---------- Data supplied ----------

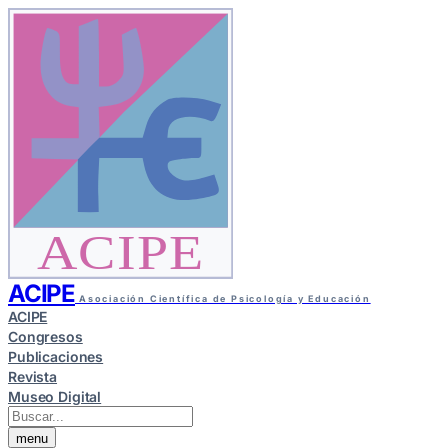
ACIPE
ACIPE
Asociación Científica de Psicología y Educación
ACIPE
Congresos
Publicaciones
Revista
Museo Digital
menu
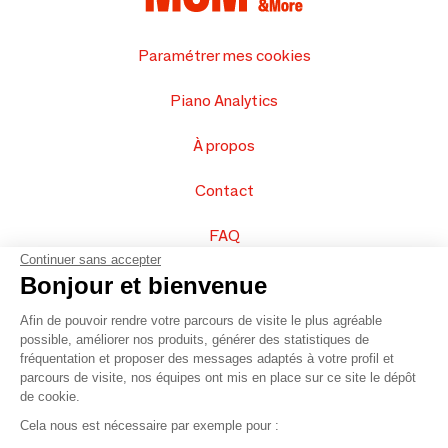
Paramétrer mes cookies
Piano Analytics
À propos
Contact
FAQ
Continuer sans accepter
Vendez vos produits
Bonjour et bienvenue
Afin de pouvoir rendre votre parcours de visite le plus agréable
Plan du site
possible, améliorer nos produits, générer des statistiques de
fréquentation et proposer des messages adaptés à votre profil et
parcours de visite, nos équipes ont mis en place sur ce site le dépôt
de cookie.
© 2016 –
Organisation SAFI
Cela nous est nécessaire par exemple pour :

----------

Exercise prompt: Gather every line above that contains the word "produits".

Exercise response:
Vendez vos produits
possible, améliorer nos produits, générer des statistiques de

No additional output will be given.